**PROVIDED DATA**
----------------------------------------

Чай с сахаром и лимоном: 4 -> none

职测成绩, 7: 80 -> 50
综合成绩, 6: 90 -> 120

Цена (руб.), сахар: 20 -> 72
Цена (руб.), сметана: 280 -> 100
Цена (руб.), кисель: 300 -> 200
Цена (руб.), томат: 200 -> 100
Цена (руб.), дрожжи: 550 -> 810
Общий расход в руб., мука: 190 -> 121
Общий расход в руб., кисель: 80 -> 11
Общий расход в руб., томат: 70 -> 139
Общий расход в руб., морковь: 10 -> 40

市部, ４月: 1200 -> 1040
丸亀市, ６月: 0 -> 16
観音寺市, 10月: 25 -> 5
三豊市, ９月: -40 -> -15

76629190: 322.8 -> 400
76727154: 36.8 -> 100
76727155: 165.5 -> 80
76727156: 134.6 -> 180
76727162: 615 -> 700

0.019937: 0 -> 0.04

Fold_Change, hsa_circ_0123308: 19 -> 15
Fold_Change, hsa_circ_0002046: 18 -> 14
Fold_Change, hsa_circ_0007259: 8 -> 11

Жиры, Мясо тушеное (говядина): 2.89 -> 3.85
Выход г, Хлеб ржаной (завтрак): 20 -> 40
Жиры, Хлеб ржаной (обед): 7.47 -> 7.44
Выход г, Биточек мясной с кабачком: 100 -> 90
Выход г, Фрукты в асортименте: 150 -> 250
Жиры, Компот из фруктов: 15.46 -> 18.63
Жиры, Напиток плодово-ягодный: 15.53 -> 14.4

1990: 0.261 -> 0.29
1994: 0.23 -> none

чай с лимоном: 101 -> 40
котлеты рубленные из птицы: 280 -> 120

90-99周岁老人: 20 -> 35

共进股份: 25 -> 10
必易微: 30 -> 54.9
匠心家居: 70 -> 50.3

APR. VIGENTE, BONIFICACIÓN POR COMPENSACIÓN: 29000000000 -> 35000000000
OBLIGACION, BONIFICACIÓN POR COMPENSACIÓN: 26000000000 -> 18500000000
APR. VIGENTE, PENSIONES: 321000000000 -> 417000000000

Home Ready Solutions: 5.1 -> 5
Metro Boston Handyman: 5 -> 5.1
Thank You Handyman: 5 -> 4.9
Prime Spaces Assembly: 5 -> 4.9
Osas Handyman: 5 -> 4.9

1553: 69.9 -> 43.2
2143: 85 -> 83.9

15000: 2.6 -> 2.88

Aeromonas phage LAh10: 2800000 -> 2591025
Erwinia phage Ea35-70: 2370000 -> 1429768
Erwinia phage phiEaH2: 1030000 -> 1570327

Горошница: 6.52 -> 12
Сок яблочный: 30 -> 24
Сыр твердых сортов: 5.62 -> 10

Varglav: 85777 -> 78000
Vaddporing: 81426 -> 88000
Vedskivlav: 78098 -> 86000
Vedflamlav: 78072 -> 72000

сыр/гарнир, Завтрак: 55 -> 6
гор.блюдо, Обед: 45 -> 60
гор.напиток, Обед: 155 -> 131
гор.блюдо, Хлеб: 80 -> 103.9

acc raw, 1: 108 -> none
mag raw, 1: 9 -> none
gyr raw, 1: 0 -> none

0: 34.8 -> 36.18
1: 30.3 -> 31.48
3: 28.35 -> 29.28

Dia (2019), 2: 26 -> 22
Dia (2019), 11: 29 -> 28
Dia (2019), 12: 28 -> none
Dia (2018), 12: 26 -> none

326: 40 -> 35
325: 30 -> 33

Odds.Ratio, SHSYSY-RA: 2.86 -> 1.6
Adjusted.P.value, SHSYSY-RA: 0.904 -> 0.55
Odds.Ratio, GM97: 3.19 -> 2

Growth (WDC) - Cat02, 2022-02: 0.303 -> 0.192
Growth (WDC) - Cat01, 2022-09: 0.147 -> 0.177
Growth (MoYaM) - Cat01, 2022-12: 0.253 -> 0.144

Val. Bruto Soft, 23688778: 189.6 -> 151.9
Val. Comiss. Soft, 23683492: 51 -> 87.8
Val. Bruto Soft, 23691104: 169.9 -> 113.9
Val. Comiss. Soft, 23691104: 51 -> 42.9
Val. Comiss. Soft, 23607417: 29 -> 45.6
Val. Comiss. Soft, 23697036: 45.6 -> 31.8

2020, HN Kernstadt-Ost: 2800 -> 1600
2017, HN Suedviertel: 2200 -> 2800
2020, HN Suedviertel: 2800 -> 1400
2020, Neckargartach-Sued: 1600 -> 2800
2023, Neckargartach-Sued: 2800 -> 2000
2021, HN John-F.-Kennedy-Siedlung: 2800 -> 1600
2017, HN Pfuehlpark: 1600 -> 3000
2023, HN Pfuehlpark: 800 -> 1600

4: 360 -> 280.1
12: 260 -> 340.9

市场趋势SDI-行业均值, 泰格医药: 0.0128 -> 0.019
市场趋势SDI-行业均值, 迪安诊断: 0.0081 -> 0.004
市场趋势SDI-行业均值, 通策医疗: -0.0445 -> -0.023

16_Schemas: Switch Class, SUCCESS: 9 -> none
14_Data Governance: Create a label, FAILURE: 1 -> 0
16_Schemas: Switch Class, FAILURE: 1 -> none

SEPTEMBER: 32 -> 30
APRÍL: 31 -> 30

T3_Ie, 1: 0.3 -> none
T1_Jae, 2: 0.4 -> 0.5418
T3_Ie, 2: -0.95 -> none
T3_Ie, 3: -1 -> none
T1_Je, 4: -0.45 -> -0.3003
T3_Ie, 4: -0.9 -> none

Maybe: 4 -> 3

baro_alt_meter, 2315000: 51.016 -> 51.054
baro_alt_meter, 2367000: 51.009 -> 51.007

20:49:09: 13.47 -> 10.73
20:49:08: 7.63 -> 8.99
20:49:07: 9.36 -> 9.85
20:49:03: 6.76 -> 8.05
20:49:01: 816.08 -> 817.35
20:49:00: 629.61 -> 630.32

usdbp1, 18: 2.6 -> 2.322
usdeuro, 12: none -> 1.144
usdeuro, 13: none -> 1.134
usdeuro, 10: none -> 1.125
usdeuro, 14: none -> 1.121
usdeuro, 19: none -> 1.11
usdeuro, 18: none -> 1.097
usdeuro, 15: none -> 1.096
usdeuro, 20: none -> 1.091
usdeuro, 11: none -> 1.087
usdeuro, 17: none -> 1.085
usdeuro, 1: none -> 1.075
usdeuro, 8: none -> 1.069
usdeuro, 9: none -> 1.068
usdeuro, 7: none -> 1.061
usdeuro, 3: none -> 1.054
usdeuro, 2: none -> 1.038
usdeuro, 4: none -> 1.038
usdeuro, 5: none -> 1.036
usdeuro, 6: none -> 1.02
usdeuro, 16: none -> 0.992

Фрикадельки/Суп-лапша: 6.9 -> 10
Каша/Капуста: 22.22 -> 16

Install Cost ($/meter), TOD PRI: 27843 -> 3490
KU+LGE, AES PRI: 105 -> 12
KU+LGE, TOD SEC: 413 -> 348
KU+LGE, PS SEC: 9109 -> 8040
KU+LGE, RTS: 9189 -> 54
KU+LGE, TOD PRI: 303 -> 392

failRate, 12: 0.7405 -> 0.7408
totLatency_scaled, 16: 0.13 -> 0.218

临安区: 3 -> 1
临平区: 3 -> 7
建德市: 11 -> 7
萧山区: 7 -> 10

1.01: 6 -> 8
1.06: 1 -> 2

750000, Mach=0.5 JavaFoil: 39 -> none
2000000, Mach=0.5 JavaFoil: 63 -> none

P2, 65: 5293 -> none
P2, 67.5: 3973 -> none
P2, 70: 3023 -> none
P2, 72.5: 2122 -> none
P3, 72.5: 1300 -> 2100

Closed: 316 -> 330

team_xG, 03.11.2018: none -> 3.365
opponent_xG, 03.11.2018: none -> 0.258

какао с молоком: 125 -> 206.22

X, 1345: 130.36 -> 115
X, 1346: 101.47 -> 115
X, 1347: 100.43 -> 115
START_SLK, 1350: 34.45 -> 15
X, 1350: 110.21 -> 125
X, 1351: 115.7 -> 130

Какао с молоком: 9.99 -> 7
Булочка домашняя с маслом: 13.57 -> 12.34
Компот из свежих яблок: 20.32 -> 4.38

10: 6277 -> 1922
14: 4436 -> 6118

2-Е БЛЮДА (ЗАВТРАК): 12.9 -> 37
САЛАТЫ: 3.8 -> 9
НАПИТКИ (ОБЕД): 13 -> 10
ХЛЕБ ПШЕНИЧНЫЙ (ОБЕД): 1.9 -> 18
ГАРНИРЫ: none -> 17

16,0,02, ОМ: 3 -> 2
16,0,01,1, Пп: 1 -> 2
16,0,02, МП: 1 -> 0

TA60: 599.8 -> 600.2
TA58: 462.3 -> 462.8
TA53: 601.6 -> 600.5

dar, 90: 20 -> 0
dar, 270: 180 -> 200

----------------------------------------

**TASK DIRECTIONS**
Return all lines from the material that contain "JavaFoil".

**WRITTEN REPLY**
750000, Mach=0.5 JavaFoil: 39 -> none
2000000, Mach=0.5 JavaFoil: 63 -> none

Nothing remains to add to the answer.